(Entries supplied Opens)
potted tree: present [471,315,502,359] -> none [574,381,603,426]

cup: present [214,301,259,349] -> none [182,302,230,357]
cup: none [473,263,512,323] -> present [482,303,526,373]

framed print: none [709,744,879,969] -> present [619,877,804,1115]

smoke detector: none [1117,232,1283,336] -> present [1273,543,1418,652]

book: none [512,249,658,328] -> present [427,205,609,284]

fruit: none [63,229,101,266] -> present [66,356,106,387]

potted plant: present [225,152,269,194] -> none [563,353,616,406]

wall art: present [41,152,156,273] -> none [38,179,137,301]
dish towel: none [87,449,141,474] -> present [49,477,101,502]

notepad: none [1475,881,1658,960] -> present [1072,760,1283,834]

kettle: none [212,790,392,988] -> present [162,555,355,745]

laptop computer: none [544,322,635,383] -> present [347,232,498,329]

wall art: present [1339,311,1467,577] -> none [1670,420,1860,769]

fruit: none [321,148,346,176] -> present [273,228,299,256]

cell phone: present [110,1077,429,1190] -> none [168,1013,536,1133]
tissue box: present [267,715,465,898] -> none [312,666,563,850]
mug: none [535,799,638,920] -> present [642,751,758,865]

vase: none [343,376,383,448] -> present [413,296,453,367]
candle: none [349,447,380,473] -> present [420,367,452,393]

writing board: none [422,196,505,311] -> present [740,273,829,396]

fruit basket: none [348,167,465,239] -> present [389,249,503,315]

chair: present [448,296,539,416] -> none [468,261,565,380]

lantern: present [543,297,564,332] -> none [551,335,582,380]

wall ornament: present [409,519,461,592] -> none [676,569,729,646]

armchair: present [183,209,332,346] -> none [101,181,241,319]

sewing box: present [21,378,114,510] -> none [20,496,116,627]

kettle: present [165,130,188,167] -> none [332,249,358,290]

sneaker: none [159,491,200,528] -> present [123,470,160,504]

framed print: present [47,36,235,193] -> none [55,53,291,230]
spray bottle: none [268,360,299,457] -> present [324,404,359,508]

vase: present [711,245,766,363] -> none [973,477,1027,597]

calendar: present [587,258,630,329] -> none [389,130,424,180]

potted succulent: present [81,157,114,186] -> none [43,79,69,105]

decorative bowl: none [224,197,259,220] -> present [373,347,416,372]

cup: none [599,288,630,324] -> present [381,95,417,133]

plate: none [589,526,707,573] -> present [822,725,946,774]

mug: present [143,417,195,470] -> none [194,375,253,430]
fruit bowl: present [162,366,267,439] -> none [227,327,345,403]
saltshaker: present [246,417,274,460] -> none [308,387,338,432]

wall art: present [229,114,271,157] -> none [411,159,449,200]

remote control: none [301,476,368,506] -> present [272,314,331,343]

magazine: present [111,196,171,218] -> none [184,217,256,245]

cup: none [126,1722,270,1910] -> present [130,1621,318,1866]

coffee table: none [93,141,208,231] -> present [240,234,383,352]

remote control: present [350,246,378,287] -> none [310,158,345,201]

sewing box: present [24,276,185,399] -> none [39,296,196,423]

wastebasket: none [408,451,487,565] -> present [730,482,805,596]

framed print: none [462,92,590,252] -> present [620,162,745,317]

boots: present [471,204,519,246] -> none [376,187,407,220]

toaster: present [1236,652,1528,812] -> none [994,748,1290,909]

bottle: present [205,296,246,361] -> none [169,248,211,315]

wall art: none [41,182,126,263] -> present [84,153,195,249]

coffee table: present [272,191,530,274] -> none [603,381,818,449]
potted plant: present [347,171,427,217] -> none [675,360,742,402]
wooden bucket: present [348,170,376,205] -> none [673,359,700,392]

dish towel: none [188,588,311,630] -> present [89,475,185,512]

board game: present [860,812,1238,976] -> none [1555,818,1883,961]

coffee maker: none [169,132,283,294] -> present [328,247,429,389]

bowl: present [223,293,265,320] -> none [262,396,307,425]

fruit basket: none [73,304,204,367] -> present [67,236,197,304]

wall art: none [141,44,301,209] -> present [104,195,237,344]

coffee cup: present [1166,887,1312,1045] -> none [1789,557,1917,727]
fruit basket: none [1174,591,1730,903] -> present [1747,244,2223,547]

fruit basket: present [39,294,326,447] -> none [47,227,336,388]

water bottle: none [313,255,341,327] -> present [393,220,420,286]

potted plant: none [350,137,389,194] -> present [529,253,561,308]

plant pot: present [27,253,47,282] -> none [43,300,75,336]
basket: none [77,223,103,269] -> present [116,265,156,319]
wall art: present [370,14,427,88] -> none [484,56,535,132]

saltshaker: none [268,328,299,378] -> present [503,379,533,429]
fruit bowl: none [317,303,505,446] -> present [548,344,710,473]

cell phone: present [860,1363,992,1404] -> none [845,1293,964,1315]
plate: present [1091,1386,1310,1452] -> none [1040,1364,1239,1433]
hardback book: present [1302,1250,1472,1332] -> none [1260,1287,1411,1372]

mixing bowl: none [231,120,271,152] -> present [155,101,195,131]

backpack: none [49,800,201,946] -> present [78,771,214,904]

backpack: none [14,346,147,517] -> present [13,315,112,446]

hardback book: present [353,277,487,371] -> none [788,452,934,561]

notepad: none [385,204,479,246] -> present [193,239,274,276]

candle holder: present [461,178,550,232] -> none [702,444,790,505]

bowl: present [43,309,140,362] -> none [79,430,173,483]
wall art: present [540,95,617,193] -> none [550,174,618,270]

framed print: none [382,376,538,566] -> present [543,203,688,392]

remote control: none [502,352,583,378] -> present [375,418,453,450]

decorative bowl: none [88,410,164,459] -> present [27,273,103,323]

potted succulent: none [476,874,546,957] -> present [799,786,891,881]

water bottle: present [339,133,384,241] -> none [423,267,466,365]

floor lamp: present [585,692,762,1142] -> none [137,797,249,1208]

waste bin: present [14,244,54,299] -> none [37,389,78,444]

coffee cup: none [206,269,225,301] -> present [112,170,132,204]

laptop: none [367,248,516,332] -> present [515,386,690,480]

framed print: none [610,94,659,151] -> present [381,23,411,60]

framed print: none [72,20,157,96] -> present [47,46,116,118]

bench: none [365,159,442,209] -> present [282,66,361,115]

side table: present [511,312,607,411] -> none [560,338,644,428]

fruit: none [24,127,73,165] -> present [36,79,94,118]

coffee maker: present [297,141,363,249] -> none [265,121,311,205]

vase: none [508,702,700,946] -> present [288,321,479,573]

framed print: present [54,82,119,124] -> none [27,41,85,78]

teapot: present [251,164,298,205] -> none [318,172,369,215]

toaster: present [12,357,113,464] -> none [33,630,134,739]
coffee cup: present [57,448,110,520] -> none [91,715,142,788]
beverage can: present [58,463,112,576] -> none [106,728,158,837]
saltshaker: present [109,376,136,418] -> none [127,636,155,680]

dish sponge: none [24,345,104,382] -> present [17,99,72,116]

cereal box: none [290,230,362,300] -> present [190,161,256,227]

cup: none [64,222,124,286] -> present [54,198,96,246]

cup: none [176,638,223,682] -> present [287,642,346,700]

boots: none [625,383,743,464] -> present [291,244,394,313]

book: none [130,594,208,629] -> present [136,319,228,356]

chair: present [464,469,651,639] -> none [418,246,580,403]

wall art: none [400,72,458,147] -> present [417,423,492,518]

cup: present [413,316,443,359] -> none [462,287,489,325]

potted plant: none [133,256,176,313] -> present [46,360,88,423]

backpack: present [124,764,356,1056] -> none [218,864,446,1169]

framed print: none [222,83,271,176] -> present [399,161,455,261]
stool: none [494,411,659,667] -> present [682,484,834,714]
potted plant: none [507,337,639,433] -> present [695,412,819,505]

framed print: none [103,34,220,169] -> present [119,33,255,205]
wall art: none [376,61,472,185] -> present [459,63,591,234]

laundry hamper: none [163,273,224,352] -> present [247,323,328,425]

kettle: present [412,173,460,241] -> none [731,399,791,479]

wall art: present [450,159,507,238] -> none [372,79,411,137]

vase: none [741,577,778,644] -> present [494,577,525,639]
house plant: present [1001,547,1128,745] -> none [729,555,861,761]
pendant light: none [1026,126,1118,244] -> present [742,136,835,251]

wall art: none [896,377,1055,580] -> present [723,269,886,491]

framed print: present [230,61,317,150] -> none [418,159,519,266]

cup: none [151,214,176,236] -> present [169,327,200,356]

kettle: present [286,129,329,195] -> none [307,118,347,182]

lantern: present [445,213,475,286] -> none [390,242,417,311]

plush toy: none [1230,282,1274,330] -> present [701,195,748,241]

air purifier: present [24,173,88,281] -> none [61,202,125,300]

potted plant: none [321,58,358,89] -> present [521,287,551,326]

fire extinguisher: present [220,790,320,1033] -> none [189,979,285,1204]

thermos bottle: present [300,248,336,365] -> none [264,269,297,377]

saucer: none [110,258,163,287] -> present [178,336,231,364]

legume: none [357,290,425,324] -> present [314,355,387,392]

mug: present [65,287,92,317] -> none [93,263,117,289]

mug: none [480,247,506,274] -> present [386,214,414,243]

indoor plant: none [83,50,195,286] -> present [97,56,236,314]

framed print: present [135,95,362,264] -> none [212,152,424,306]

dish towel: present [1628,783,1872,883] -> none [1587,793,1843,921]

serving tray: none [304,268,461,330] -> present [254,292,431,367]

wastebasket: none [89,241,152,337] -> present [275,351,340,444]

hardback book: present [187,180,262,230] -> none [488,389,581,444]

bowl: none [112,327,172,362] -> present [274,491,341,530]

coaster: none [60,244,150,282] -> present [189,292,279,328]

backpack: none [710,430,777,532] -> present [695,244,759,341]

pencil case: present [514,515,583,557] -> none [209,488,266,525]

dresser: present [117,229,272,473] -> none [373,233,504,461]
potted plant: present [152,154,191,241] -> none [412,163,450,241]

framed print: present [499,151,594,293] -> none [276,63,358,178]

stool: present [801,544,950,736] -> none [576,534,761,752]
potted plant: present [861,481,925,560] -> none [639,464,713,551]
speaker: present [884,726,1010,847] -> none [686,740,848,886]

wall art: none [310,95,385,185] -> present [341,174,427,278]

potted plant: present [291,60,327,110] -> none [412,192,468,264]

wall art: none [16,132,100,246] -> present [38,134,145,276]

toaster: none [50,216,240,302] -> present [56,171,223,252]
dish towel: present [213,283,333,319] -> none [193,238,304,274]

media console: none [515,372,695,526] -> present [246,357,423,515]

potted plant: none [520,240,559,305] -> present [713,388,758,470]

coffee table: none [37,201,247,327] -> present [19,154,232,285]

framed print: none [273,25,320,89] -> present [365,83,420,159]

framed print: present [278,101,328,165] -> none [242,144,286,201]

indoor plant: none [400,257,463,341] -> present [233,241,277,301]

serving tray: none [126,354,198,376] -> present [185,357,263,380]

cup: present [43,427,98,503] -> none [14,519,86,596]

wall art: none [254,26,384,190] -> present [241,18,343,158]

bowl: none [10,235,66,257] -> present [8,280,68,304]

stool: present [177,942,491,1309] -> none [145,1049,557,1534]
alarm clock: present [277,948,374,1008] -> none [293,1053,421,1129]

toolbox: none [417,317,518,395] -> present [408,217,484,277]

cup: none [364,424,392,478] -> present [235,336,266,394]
(Entries supplied Closes)
### Exercise aim
Only those lines of the entries above that run from the line containing "mug: present [143,417,195,470]" to the line containing "remote control: none [301,476,368,506]", both included, should be transcribed exactly.

### Task output
mug: present [143,417,195,470] -> none [194,375,253,430]
fruit bowl: present [162,366,267,439] -> none [227,327,345,403]
saltshaker: present [246,417,274,460] -> none [308,387,338,432]

wall art: present [229,114,271,157] -> none [411,159,449,200]

remote control: none [301,476,368,506] -> present [272,314,331,343]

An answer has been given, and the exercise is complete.